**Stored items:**
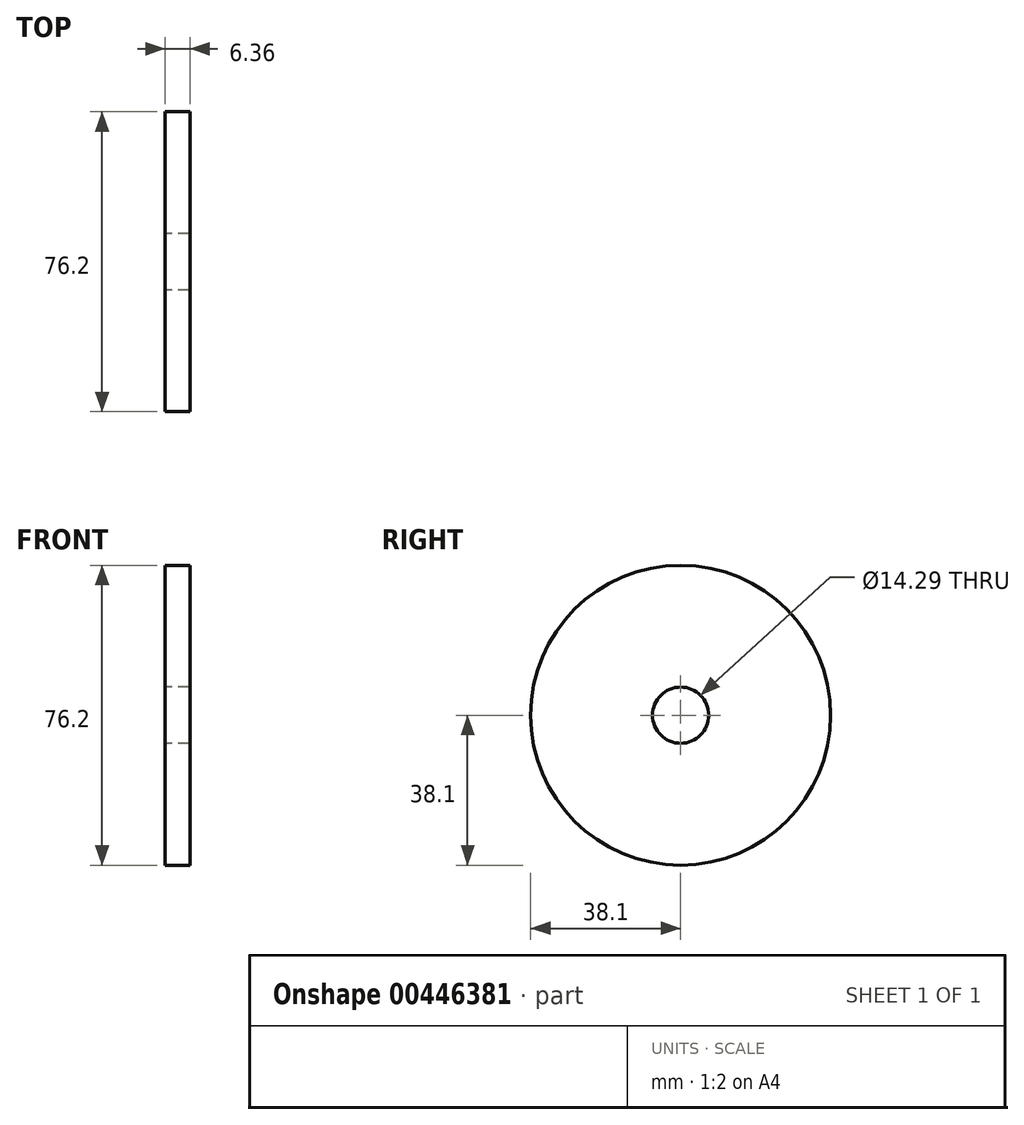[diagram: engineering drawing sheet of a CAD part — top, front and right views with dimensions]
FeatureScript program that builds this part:
annotation { "Feature Type Name" : "Feature", "Feature Type Description" : "" }
export const myFeature = defineFeature(function(context is Context, id is Id, definition is map)
    precondition{}
    {
        {
            var Q0;
            Q0=qCreatedBy(makeId("Right.planeOp"),FACE);
            var sketch = newSketch(context, id + "F0", { "sketchPlane" : qUnion([Q0])});
            skCircle(sketch, "E0", {"center": v(0, 0) * mm, "radius": 38.1 * mm});
            skCircle(sketch, "E1", {"center": v(0, 0) * mm, "radius": 7.14 * mm});
            skSolve(sketch);
        }
        {
            var Q0;
            Q0 = qSketchRegion(id + "F0", true);
            extrude(context, id + "F1", {"entities" : qUnion([Q0]), "depth" : 6.35 * mm, "offsetDistance" : 25.4 * mm, "symmetric" : true});
        }
    });
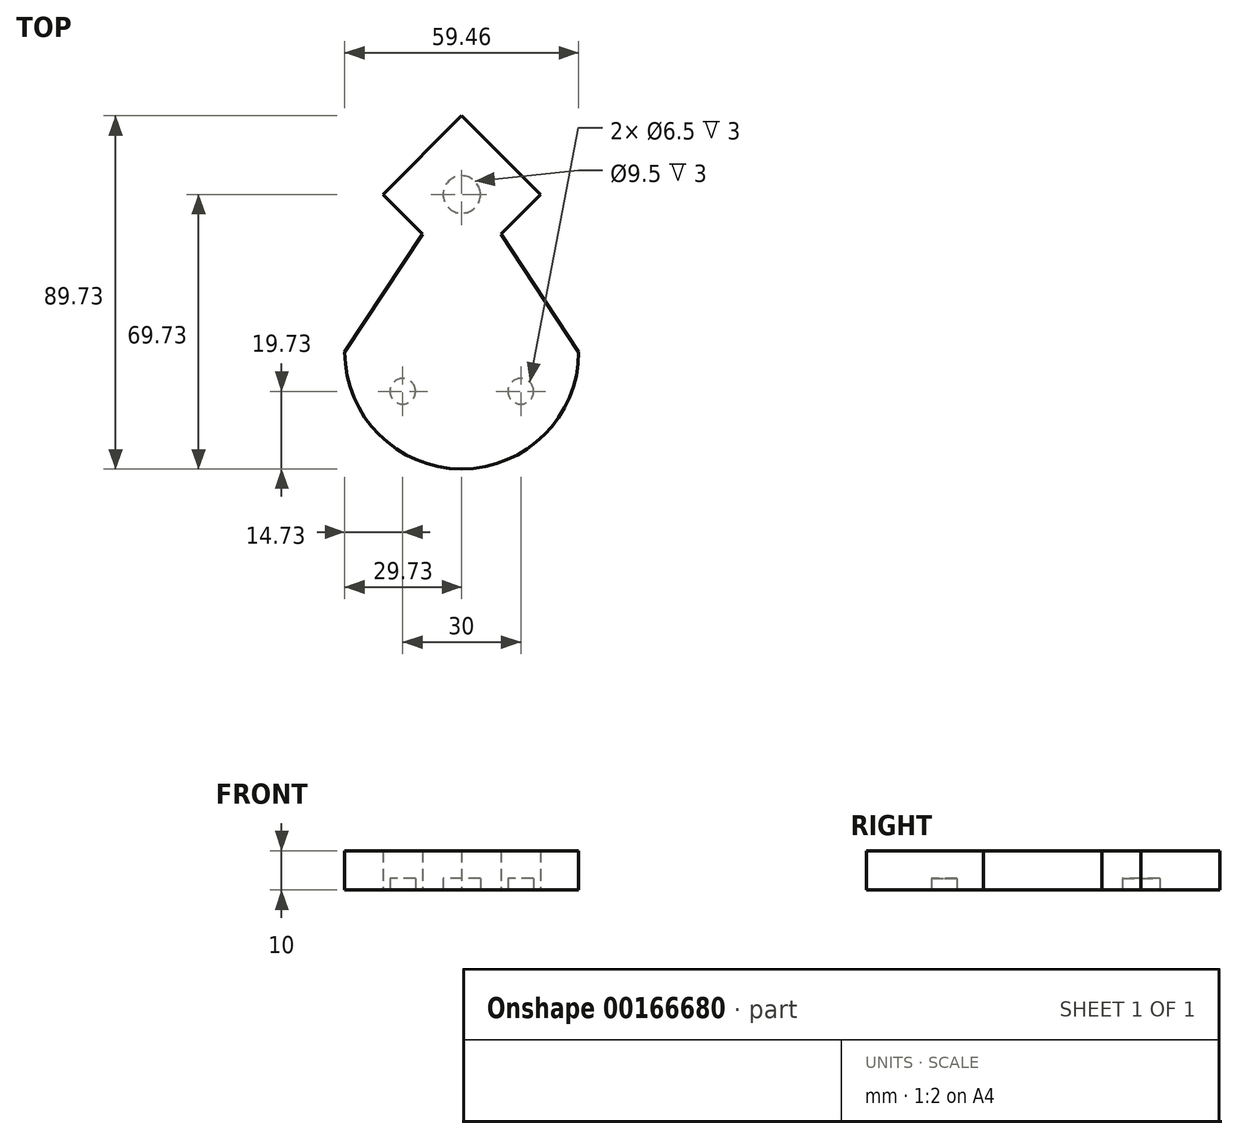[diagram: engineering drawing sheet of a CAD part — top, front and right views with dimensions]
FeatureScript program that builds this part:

**Given instruction:** Reproduce all the items above with "program" replaced by "code" everywhere and nothing else changed, leaving out the pictures.

**Task answer:**
[diagram: engineering drawing sheet of a CAD part — top, front and right views with dimensions]
FeatureScript code that builds this part:
annotation { "Feature Type Name" : "Feature", "Feature Type Description" : "" }
export const myFeature = defineFeature(function(context is Context, id is Id, definition is map)
    precondition{}
    {
        {
            var Q0;
            Q0=qCreatedBy(makeId("Right.planeOp"),FACE);
            var sketch = newSketch(context, id + "F0", { "sketchPlane" : qUnion([Q0])});
            skCircle(sketch, "E0", {"center": v(0, 0) * mm, "radius": 38.1 * mm});
            skCircle(sketch, "E1", {"center": v(0, 0) * mm, "radius": 7.14 * mm});
            skSolve(sketch);
        }
        {
            var Q0;
            Q0 = qSketchRegion(id + "F0", true);
            extrude(context, id + "F1", {"entities" : qUnion([Q0]), "depth" : 6.35 * mm, "offsetDistance" : 25.4 * mm, "symmetric" : true});
        }
    });
[diagram: engineering drawing sheet of a CAD part — top, front and right views with dimensions]
FeatureScript code that builds this part:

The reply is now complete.